[Goal] Return, verbatim, the section of the letter on the EU's Citizenship by Investment ultimatum below, starting at "According to Antigua" and ending at "in bureaucratic language.".

[Excerpted passage]
==================================================
The following letter was submitted to the Antiguan Herald for publication.

According to Antigua News Room, the European Union's demand that Eastern Caribbean nations phase out their Citizenship by Investment (CBI) programmes by 2028 has drawn sharp criticism from regional observers. The following letter, authored by Mike Browne, argues that the ultimatum constitutes economic coercion rather than a legitimate security measure.

I write not as a supplicant but as an observer of a profound injustice. The European Union's ultimatum to phase out CBI programmes in the Eastern Caribbean by 2028 is not a matter of security. It is an act of economic aggression dressed in bureaucratic language.

This decision fits a disturbing historical pattern. In the 1990s, Caribbean banana farmers were told their preferential access to European markets violated "free trade." The WTO, at US insistence, dismantled these arrangements, devastating Windward Islands economies without offering meaningful compensation or transition pathways.

In the first decade of this century, when Caribbean nations pivoted to offshore financial services as a lawful diversification strategy, they were blacklisted, greylisted, and subjected to derisking that severed correspondent banking relationships essential for trade and remittances. Meanwhile, Delaware, South Dakota, London, and Luxembourg continued hosting opaque financial structures without penalty.

Now the same logic targets CBI. The EU's own Visa Suspension Mechanism report states with absolute clarity: "The operation of such programmes constitutes, in itself, a ground for suspending the visa-free status of third countries." No documented abuse. No specific wrongdoing. The mere existence of the programme is now deemed an "inherent security risk."

The EU demands that Caribbean nations abandon a revenue stream contributing 20 to 35 percent of GDP, yet continues operating its own "golden visa" and residence schemes. The United States maintains the EB-5 investor programme while imposing visa restrictions on Caribbean states.
==================================================
[Supplied information]
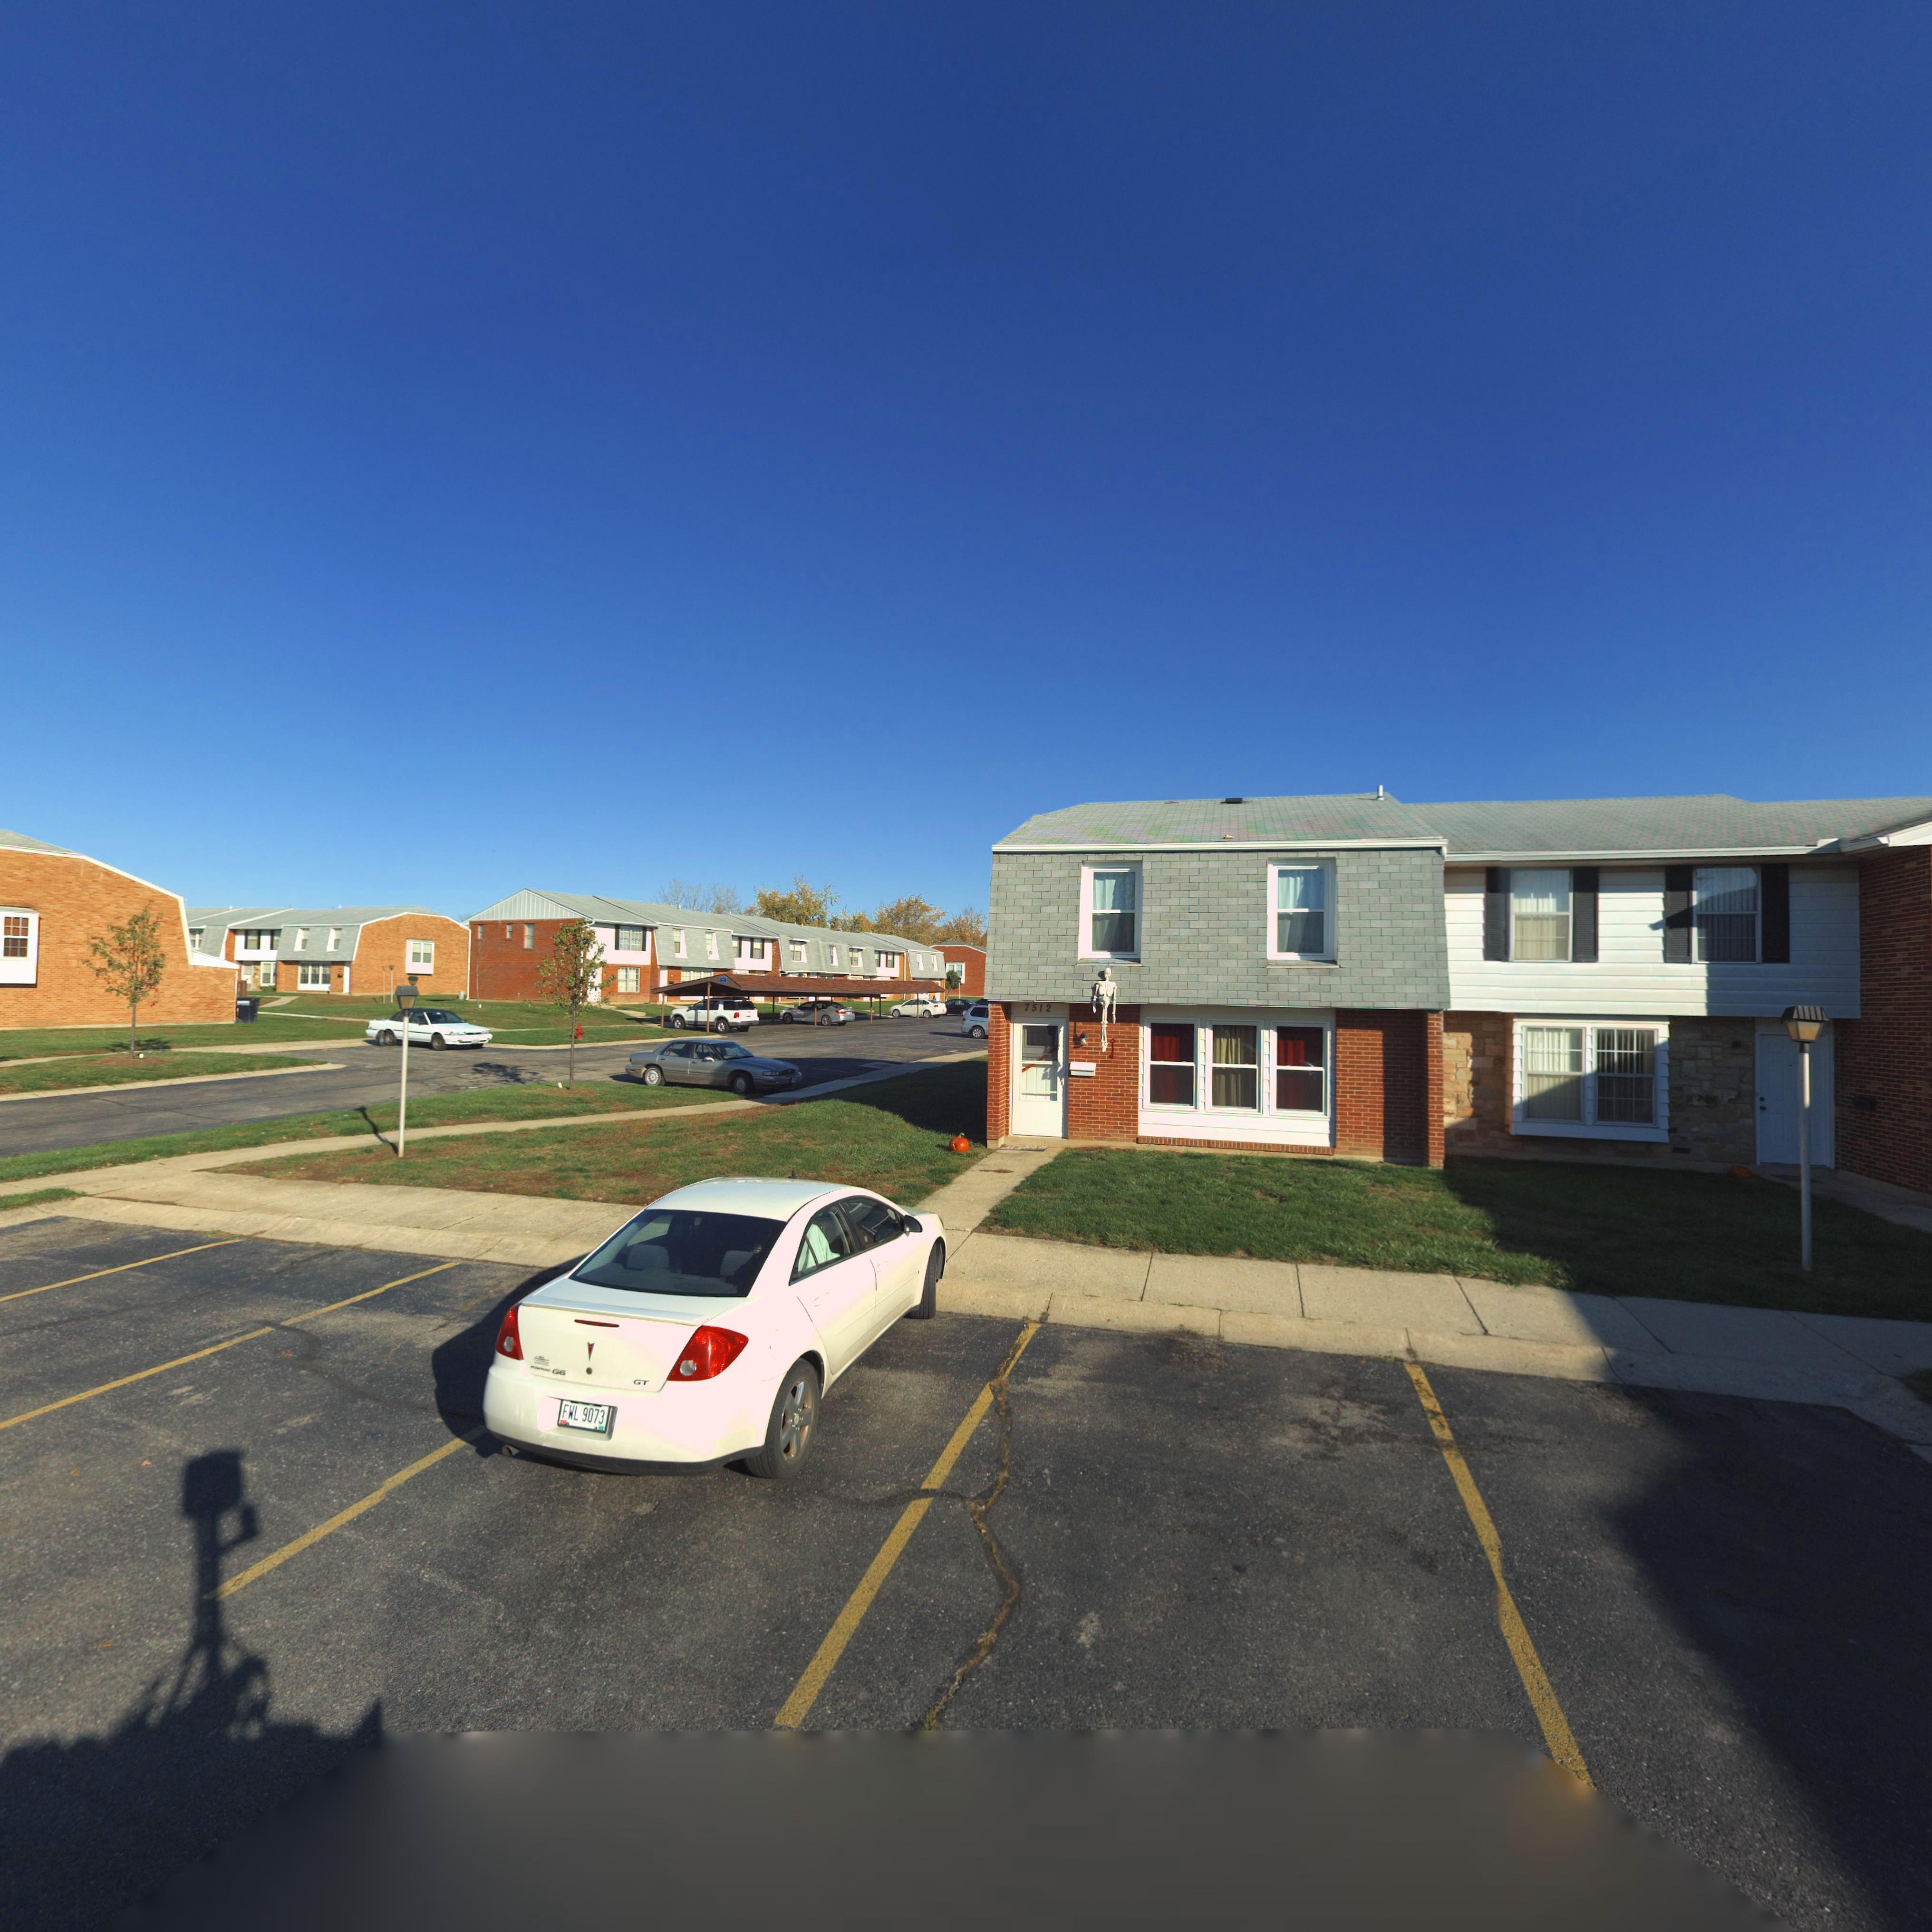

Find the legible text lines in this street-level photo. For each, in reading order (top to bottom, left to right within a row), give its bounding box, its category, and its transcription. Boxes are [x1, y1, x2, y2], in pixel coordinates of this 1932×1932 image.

[1024, 1003, 1052, 1013] StreetNumber: 7512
==================================================
[Task answer]
According to Antigua News Room, the European Union's demand that Eastern Caribbean nations phase out their Citizenship by Investment (CBI) programmes by 2028 has drawn sharp criticism from regional observers. The following letter, authored by Mike Browne, argues that the ultimatum constitutes economic coercion rather than a legitimate security measure.

I write not as a supplicant but as an observer of a profound injustice. The European Union's ultimatum to phase out CBI programmes in the Eastern Caribbean by 2028 is not a matter of security. It is an act of economic aggression dressed in bureaucratic language.